[[ Supplied passage, beginning ]]

Sorry, one exception. If a mother has untreated/undiagnosed PND, then in those circumstances a baby will benefit from being looked after by a loving carer, until the mother is well again.

StillSquiffy · 25/07/2011 13:31

Thermos, you are being bigoted and judgemental, and appear to be shockingly uneducated in the very area you are preaching about. Do you stalk the childminder board just to give that high horse of yours some exercise?

I went to work from choice, not need. And I am pleased that my choices have given my children such a fantastic start in life.

At the age of seven my son now needs me slightly more (he is dyslexic, dyspraxic, and has minor ADHD), and I am working part time to accommodate that. Fortunately my working enabled him to attend (from the age of 3) the school which happened to have been the very best school he could possible have attended for the diagnosis of, and accommodation of, his conditions. As the regional educational assessor told me, had I sent him to any of the local state schools, his condition would most certainly not have been diagnosed for a number of years*, by which time he would have fallen seriously behind. As it is, he is making brilliant progress, achieved level 3 in all his SATS, and is managing to hold his own in such a way that few people realise he is doing anything other than simply sailing through - very few people even know he has extra needs.

Good thing I made the right choices at the time, even though I had no idea at the time how things would pan out. Without working, the school my DC's attend would have been out of our reach. As the other posters have said, there's a lot to be said for keeping your options open.

You do what you think is best for your family, and most of us respect that and don't spend our lives tutting over the garden fence and throwing rocks just because other people make other decisions. And some of us even try to be supportive to others. But then, that requires a capacity for empathy that is so lacking in some of the less enlightened posters...

StillSquiffy · 25/07/2011 13:32
harrietthespook · 25/07/2011 13:33

I love the latest post: "I just turned to page 16 and the book told me that..." Well, you'd better do whatever's in that book!

[[ Supplied passage, end ]]

### Tasks for this exercise
A. In the forum thread about working mothers and childcare, from what age did StillSquiffy's son attend his school?
B. Please carry on the forum thread about working mothers and childcare from the end of harrietthespook's post.

[[ Information supplied, beginning ]]

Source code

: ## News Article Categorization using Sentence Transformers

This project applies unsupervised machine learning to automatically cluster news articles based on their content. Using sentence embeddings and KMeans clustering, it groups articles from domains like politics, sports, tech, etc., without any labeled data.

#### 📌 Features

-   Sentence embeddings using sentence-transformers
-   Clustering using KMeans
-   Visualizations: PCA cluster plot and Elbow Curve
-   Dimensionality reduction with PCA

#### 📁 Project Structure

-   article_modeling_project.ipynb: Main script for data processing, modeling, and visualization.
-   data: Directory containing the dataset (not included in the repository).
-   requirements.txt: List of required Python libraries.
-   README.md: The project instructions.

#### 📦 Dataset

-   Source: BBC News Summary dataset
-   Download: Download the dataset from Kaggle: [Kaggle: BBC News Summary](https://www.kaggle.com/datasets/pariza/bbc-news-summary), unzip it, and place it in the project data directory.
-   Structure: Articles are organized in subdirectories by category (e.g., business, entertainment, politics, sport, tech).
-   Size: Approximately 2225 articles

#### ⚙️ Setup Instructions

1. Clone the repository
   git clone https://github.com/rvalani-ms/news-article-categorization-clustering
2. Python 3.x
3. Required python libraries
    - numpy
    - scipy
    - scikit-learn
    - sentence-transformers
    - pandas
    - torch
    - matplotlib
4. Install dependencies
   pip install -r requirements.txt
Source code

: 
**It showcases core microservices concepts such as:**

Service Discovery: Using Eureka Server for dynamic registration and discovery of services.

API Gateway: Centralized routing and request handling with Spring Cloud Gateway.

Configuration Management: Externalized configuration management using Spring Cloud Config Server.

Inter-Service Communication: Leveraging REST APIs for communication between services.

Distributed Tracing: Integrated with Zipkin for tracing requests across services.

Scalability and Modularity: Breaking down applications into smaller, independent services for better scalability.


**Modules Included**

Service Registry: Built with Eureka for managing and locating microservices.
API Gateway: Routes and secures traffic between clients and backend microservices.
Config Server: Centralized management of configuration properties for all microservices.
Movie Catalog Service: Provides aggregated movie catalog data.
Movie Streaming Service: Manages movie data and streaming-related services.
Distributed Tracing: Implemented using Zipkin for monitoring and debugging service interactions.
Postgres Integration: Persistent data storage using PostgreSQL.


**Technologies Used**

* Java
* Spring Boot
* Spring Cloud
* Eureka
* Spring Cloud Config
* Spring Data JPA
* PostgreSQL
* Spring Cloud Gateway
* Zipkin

[[ Information supplied, end ]]

### Answers to the exercise
A. From the age of 3.

B.
NorkyButNice · 25/07/2011 13:35

After DS1 was born I had really bad PND which only lifted when I went back to work after 9 months (I'd planned to take the full year off).

With DS2 I CHOSE to put him into nursery 3 days a week at just 3 months. Partly for financial reasons but mostly for my own sanity. I still suffered PND but I dread to think how I would have been if we hadn't gone down that path.

He's just turned one and does 4 days a week at nursery.

OP your child will be absolutely fine, and so will you as long as you've properly checked out the childcare you go with.

We all do the best we can for our kids - if that means going back to work early to put food on the table, or to maintain your sanity then so be it.

SpringchickenGoldBrass · 25/07/2011 13:38

There are lots of books about working mothers damaging children. They come out when the economy needs to shed some of the workforce so scaring women back into domestic servitude makes sense for the country as a whole.
Of course, should the economic climate change so that women are needed in the workplace in massive numbers, out will come shitloads of books and 'scientific' studies proving that childcare is b etter for babies than being looked after by relatives.
Thermos, if you've onlu read one book, you haven't got a clue. So why don't you pop off back to the MRA?

JarethTheGoblinKing · 25/07/2011 13:40

Thermos - again, why is it only the Mother the only person capable of looking after the child. What about the Father?